PROJECT SUMMARY / ABSTRACT Late-onset Alzheimer's disease (AD) is known to have a variable temporal course and a complex genetic basis that likely involves hundreds of loci. However, due to the lack of computational tools that can relate longitudinal markers of AD to genetic variation, our current knowledge about the genetic underpinnings of AD progression is very limited. To date, most genetic studies of AD are cross-sectional, which treat diagnosis, cognitive meas- urements, or neuroimaging biomarkers of AD as stationary. Yet, the pathophysiological process of AD is dy- namic and progressive, and individuals advance through disease stages at variable speeds. Existing genetic studies of longitudinal AD markers often involve only a smaller number of data points spanning a short period of time, which do not fully characterize the disease trajectory, or employ suboptimal statistical methods when handling serial measurements, which produces biased estimates and reduces statistical power. This project aims to systematically investigate the genetic basis of AD progression by analyzing longitudinal structural brain magnetic resonance imaging (MRI) scans, neuropsychological assessments and genomic data from two large- scale independently funded studies: the Alzheimer's Disease Neuroimaging Initiative (ADNI) and the Harvard Aging Brain Study (HABS). Innovative statistical methods will be developed and implemented to integrate high- dimensional genomic data and longitudinal markers of AD (on average ~5 time points per subject spanning 3+ years) that exhibit serial dependence within subjects, missing data points, drop-outs and irregularly spaced measurements across subjects. This project will offer critical analysis tools to model the trajectories of cogni- tive decline and change in AD biomarkers over time, and dissect the genetic basis of AD progression. The pro- ject will build on Dr. Ge's strong quantitative background and prior experience in neuroimaging statistics and imaging genetics. During the award period, Dr. Ge will receive formal training in statistical genetics and ge- nomics, and cognitive aging and AD, which will help him develop into an independent investigator and launch a multidisciplinary research program at the intersection of imaging sciences, genomics, statistics and Alzheimer's research.

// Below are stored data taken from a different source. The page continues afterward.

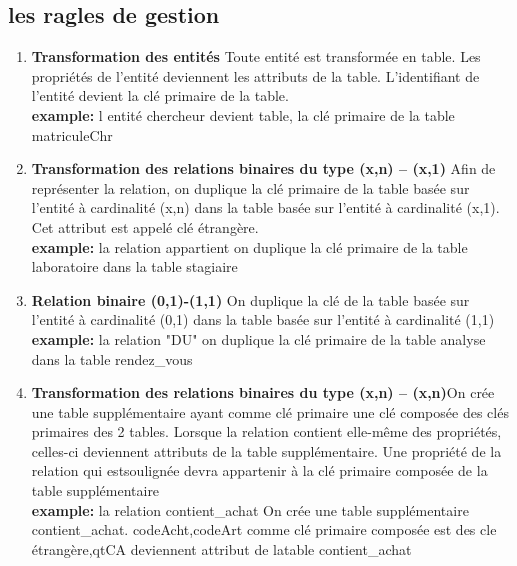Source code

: \subsection{les ragles de gestion}
\begin{enumerate}
    \item \textbf{Transformation des entités} Toute entité est transformée en table. Les propriétés de l'entité deviennent les
    attributs de la table. L'identifiant de l'entité devient la clé primaire de la table.\\
    \textbf{example:} l entité chercheur devient table, la clé primaire de la table matriculeChr
    \item \textbf{Transformation des relations binaires du type (x,n) – (x,1)} Afin de représenter la relation, on duplique la clé primaire de la table basée sur
    l'entité à cardinalité (x,n) dans la table basée sur l'entité à cardinalité (x,1). Cet attribut
    est appelé clé étrangère.\\
    \textbf{example:} la relation appartient on duplique la clé primaire de la table laboratoire dans la table stagiaire 
    \item \textbf{Relation binaire (0,1)-(1,1)} On duplique la clé de la table basée sur l'entité à cardinalité (0,1) dans la table
    basée sur l'entité à cardinalité (1,1)\\
    \textbf{example:} la relation "DU"  on duplique la clé primaire de la table analyse dans la table rendez\_vous 
    \item \textbf{Transformation des relations binaires du type (x,n) – (x,n)}On crée une table supplémentaire ayant comme clé primaire une clé composée des
    clés primaires des 2 tables. Lorsque la relation contient elle-même des propriétés, celles-ci deviennent attributs de la table supplémentaire. 
    Une propriété de la relation qui estsoulignée devra appartenir à la clé primaire composée de la table supplémentaire\\
    \textbf{example:} la relation contient\_achat  On crée une table supplémentaire contient\_achat. codeAcht,codeArt comme clé primaire composée est des cle étrangère,qtCA  deviennent
    attribut de latable contient\_achat
\end{enumerate}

项目总结/摘要 晚发性阿尔茨海默病（AD）具有多变的病程和复杂的遗传基础 可能涉及数百个位点。然而，由于缺乏计算工具， 我们目前对AD进展的遗传基础的了解， 是非常有限的迄今为止，大多数AD的遗传学研究是横断面的，其治疗诊断、认知测量、 或AD的神经影像学生物标志物作为静止。然而，AD的病理生理过程是动态的， 疾病是动态和渐进的，个体以不同的速度经历疾病阶段。现有遗传 纵向AD标记物的研究通常只涉及跨越短时期的少量数据点 这些方法不能完全描述疾病的轨迹，或者在以下情况下采用次优的统计方法： 处理串行测量，这会产生有偏估计并降低统计功效。这个项目 旨在通过分析脑纵向结构，系统研究AD进展的遗传基础 磁共振成像（MRI）扫描，神经心理学评估和基因组数据，从两个大的- 规模独立资助的研究：阿尔茨海默病神经影像学倡议（ADNI）和哈佛 大脑老化研究（HABS）。将制定和实施创新的统计方法， AD的三维基因组数据和纵向标志物（平均约5个时间点/受试者，跨越3+ 年），表现出受试者内的序列依赖性，缺失数据点，脱落和不规则间隔 跨学科的测量。该项目将提供关键的分析工具来模拟认知的轨迹， 随着时间的推移，AD生物标志物的活性下降和变化，并剖析AD进展的遗传基础。亲- 该项目将建立在Ge博士强大的定量背景和神经影像统计学方面的经验基础上， 成像遗传学在获奖期间，葛博士将接受统计遗传学和遗传学方面的正式培训， 经济学，认知老化和AD，这将帮助他发展成为一个独立的调查员，并推出一个 在成像科学，基因组学，统计学和阿尔茨海默氏症的交叉多学科研究计划 research.